■ Collected data
↓↓↓
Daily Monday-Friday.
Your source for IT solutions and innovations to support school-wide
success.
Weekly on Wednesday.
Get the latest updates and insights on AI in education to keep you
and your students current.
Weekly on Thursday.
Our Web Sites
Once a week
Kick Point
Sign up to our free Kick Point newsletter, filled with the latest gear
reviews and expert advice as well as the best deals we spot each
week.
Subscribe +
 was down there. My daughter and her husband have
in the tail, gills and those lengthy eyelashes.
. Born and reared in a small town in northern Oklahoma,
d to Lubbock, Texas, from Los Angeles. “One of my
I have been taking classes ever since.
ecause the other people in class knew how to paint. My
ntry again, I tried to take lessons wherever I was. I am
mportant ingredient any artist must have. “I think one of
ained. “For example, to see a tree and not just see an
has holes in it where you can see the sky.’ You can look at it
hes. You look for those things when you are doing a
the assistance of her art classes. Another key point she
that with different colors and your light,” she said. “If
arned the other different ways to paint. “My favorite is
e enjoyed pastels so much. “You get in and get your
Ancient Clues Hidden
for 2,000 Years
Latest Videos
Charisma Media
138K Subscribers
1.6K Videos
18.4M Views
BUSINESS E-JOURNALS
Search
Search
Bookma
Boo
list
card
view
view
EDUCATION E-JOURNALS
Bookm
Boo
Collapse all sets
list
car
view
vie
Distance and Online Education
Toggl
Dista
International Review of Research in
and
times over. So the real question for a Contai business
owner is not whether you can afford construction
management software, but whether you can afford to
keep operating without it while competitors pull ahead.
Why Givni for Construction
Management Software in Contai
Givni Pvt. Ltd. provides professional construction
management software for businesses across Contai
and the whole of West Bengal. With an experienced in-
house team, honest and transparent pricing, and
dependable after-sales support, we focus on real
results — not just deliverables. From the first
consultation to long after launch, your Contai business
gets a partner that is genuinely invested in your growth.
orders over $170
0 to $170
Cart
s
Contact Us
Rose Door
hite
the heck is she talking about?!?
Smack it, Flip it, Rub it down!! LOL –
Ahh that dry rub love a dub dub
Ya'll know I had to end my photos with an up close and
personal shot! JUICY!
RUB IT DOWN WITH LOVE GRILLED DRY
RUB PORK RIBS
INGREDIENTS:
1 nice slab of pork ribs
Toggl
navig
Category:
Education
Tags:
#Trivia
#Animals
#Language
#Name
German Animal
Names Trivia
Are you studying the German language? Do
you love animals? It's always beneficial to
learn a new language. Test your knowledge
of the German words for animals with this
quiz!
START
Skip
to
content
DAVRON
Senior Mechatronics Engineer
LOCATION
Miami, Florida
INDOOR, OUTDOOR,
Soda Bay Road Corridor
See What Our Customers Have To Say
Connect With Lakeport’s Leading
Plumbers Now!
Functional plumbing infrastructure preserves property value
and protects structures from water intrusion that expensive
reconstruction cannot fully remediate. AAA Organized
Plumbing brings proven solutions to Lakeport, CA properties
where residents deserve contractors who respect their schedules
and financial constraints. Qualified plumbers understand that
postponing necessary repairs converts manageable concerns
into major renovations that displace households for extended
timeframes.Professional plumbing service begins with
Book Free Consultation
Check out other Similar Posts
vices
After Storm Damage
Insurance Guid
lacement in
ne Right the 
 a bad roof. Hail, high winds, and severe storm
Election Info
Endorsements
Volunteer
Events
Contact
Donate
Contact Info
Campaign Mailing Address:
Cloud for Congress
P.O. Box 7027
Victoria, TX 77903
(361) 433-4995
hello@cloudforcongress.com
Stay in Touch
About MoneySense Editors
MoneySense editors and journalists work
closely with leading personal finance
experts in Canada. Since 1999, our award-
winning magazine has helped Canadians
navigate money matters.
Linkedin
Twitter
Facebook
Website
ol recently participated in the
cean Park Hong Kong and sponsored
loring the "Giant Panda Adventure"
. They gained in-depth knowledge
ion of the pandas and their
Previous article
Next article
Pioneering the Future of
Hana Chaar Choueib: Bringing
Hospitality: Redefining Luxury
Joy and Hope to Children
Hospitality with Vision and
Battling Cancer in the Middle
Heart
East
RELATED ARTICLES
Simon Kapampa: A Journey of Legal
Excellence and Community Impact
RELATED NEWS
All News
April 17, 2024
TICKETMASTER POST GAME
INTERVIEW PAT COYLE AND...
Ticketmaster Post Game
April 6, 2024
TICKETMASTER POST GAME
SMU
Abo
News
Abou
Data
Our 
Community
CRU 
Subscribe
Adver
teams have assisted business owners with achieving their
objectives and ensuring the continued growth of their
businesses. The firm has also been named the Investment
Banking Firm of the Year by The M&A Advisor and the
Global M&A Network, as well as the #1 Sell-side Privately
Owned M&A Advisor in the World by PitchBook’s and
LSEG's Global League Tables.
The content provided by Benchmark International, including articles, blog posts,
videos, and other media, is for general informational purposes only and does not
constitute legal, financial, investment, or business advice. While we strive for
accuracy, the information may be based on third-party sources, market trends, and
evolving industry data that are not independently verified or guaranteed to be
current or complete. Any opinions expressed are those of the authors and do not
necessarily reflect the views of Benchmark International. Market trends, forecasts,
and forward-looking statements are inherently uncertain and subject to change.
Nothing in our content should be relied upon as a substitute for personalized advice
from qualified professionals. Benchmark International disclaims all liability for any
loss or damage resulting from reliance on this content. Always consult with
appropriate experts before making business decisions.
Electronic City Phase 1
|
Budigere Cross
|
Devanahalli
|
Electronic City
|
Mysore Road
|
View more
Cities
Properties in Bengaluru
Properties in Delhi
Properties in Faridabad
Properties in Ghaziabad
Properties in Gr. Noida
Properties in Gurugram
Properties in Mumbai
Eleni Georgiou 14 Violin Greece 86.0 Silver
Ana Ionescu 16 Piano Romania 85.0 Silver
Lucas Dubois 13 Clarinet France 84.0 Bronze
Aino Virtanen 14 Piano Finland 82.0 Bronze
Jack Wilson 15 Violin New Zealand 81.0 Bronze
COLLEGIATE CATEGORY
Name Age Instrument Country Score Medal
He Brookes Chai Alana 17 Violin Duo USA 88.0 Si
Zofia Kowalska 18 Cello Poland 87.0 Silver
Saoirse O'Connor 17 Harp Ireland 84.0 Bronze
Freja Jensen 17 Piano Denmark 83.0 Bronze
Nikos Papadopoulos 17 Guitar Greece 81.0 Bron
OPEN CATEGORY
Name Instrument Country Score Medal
↑↑↑
■ Task details
Copy out each line of the data that holds the string "Kick".

■ Answer to this exercise
Kick Point
Sign up to our free Kick Point newsletter, filled with the latest gear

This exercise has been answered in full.